Muchos científicos y estudiosos de la conducta humana pronosticaron que uno de los efectos positivos de la pandemia sería el cambio de actitud y del comportamiento de la sociedad, haciéndola más solidaria, desinteresada de los bienes materiales, caritativa y bondadosa con el prójimo y menos agresiva. Es decir, se abría entonces el camino que nos canta el compositor Ivan Ovalle en su canción “La fuerza del amor”, cuyo texto dice:
“Cuenta bien la historia, que la vida y que era más bonita, dicen que los hombres trabajaban untados de cariño, que por no haber luz en la noche fría, la luna se adoraba, y que un acordeón se oía más lindo en plena madrugada, y en cosas de amores, de amores, no había sufrimientos, no había, si decían te quiero, morían con eso, todo era más bello, todo era más puro. Oh mi Valle tierno, vaya pueblo oscuro. Me trae la fuerza del amor, yo voy a hablar de amor, porque nací de amor”.
Nada más equivocado el pronóstico de estos sabios, cuando después de más de 18 meses de estar cerrados los estadios, lo que la semana pasada se vio en el Campin en Bogotá, durante el partido entre Santa Fe y Nacional, no fue nada de ternura sino violencia pura, de unas barras que se convirtieron en vándalos bravos.
En Colombia, por ejemplo, la celebración del Día de la Madre se convierte en el más sanguinario de todas las demás fiestas. Según Medicina Legal, entre 2009 y 2018, ese día produjo casi 1500 muertos distraídos por el alcohol y el amor materno, aspecto que los antropólogos, psicólogos y otros expertos en el tema manifiestan que son actos violentos de una sociedad machista y con altos niveles de intolerancia.
Estas barras o vándalos bravos necesitan el mismo tratamiento que aplicó la primera ministra Margaret Thatcher a los Hooligans en Inglaterra, cuando en abril de 1989 provocaron la muerte de 96 personas en un estadio y que los acabó con una serie de medidas gubernamentales de castigo a esos infractores, utilizando la tecnología y la fuerza pública, prohibiéndoles de por vida su entrada a cualquier estadio. Muchos terminaron en las cárceles cumplimiento penas ejemplares. El camino no puede ser el cierre de los estadios.

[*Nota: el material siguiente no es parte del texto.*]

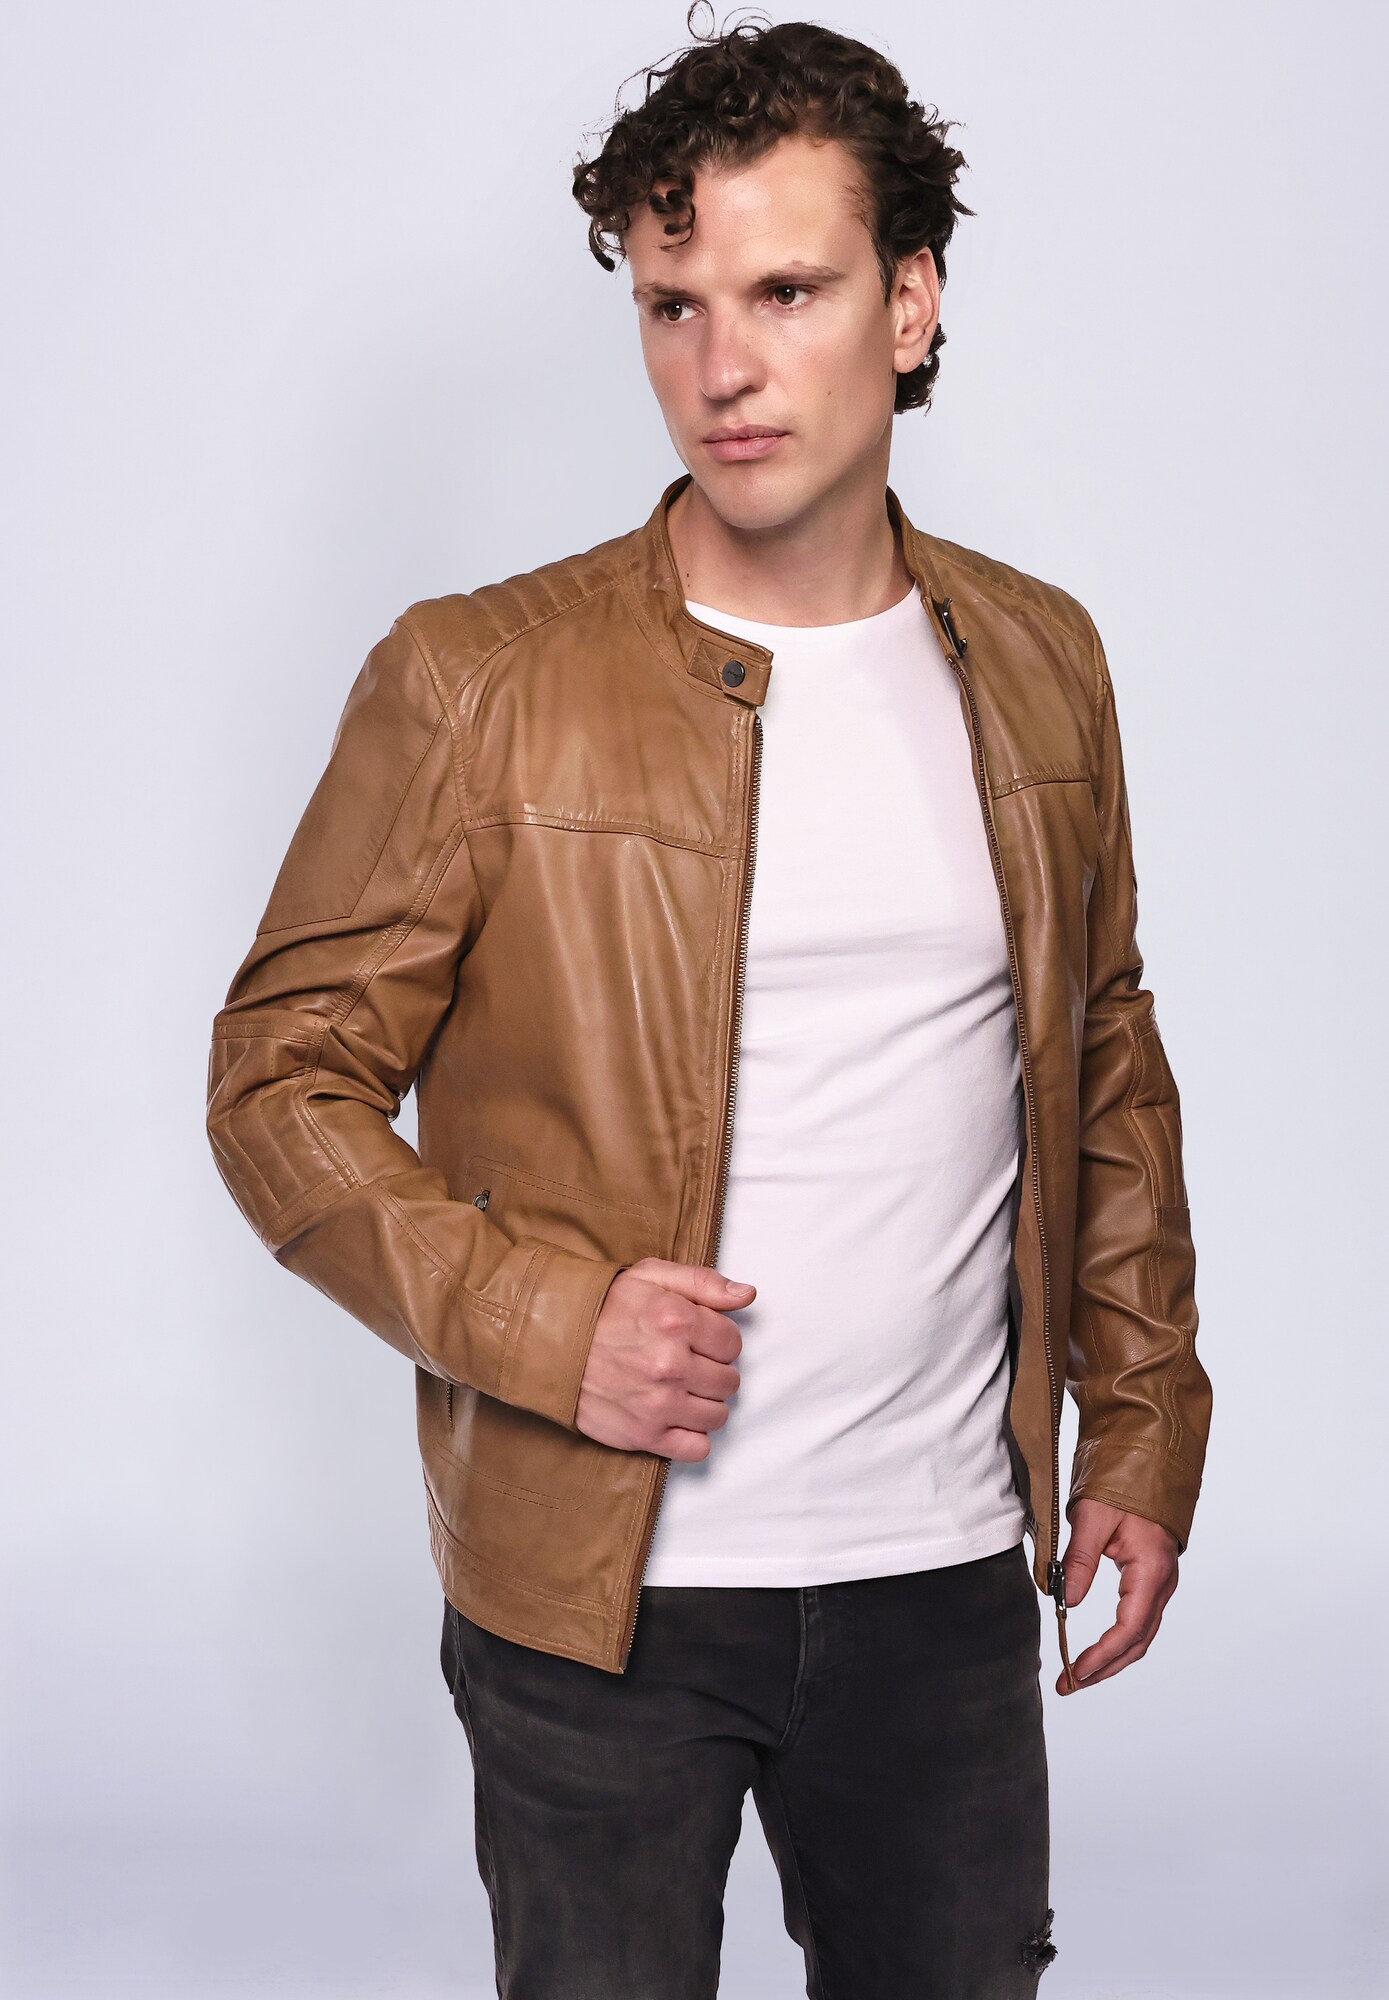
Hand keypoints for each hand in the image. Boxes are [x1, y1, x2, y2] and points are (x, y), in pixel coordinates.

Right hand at [575, 1258, 754, 1458]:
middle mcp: (671, 1364)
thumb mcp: (650, 1276)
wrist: (550, 1343)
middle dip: (714, 1372)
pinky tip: (676, 1418)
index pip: (733, 1343)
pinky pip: (697, 1448)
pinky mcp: (644, 1434)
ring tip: (681, 1390)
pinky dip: (692, 1436)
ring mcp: (659, 1403)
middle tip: (689, 1365)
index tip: (699, 1341)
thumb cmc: (602, 1308)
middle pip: (729, 1381)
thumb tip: (746, 1295)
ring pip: (718, 1416)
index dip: (718, 1341)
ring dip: (705, 1404)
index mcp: (676, 1320)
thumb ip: (703, 1282)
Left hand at [1055, 1498, 1179, 1694]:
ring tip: (1080, 1674)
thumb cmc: (1121, 1483)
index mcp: (1151, 1570)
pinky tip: (1099, 1648)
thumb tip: (1069, 1603)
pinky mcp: (1152, 1577)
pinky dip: (1119, 1640)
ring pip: (1141, 1633)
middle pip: (1138, 1641)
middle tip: (1071, 1684)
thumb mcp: (1091, 1518)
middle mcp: (1163, 1582)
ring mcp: (1161, 1581)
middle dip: (1106, 1667)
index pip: (1129, 1628)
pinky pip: (1140, 1618)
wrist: (1148, 1459)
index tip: (1076, 1671)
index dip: (1102, 1654)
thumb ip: (1080, 1561)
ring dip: (1113, 1658)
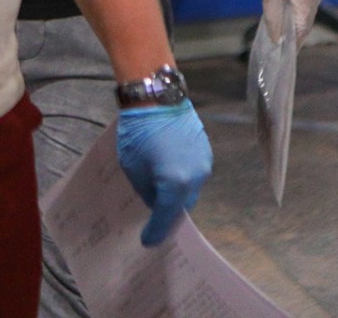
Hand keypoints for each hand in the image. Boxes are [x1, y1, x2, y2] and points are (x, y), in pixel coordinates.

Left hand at [116, 101, 213, 246]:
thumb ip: (146, 190)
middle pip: (182, 205)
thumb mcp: (133, 166)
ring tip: (159, 189)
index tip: (148, 241)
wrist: (157, 96)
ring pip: (190, 188)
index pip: (166, 217)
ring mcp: (203, 163)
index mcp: (175, 184)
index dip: (156, 231)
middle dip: (168, 211)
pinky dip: (182, 176)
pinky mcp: (205, 150)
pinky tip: (168, 169)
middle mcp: (195, 177)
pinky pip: (194, 173)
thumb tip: (154, 199)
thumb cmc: (138, 131)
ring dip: (176, 192)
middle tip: (154, 216)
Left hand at [259, 0, 322, 46]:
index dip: (295, 43)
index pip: (303, 29)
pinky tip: (289, 19)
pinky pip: (307, 6)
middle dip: (296, 36)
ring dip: (297, 25)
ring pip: (307, 15)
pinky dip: (298, 14)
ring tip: (285, 36)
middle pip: (307, 23)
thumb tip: (276, 40)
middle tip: (284, 48)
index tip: (287, 55)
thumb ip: (273, 20)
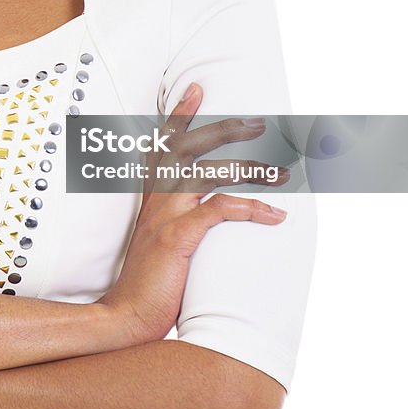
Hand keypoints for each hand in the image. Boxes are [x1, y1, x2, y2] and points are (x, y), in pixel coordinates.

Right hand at [98, 84, 287, 344]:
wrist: (125, 318)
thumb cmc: (147, 287)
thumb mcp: (158, 246)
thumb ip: (176, 225)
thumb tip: (206, 217)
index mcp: (150, 201)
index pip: (163, 147)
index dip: (179, 117)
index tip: (196, 90)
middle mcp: (156, 202)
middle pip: (188, 149)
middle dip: (222, 128)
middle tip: (256, 120)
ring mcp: (165, 217)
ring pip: (209, 175)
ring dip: (250, 169)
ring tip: (283, 171)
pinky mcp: (177, 238)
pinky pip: (219, 211)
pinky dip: (250, 208)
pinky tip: (276, 215)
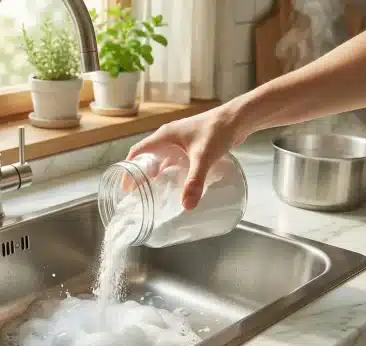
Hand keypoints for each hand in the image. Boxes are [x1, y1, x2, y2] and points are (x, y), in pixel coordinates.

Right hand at [126, 107, 245, 209]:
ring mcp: (180, 141)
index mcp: (164, 136)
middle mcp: (169, 138)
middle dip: (142, 176)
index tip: (126, 188)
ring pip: (162, 160)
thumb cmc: (218, 130)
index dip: (129, 170)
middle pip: (148, 158)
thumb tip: (187, 206)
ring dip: (157, 175)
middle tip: (140, 195)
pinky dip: (171, 172)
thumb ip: (195, 181)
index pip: (137, 152)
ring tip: (156, 193)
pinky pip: (175, 161)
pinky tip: (177, 184)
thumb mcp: (203, 157)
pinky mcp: (192, 145)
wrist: (238, 118)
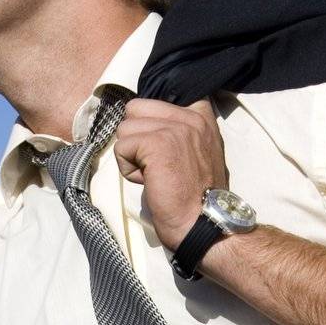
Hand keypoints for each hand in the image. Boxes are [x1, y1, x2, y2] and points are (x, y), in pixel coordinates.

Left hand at [113, 97, 228, 249]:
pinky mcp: (156, 143)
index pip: (155, 100)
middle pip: (135, 109)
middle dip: (136, 138)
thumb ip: (180, 132)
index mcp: (201, 115)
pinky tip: (149, 182)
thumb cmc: (196, 197)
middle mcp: (191, 115)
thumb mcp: (198, 152)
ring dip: (131, 156)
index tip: (161, 151)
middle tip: (155, 165)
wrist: (204, 223)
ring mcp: (174, 128)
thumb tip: (145, 124)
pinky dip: (128, 170)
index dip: (149, 124)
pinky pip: (121, 147)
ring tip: (154, 175)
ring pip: (124, 128)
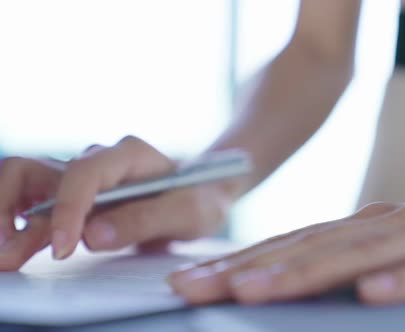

En Colombia parece que los colores de las camisetas generan violencia. Los verdes ven a los rojos como el símbolo de la violencia partidista de los años 50, donde se mataban liberales con los conservadores, mientras que los rojos ven a los verdes como el uniforme de la policía que se les enfrenta en las protestas.
A propósito, el nobel de literatura Gabriel García Márquez, al recibir el premio de la academia sueca en 1982, en su discurso titulado La soledad de América Latina, dijo que “la independencia del dominio español no nos puso a salvo de la demencia”.
Tenemos una democracia loca, donde el espectáculo familiar de los estadios está sitiado por una minoría grosera y altanera que hace lo que quiere, ante una insoportable falta de autoridad.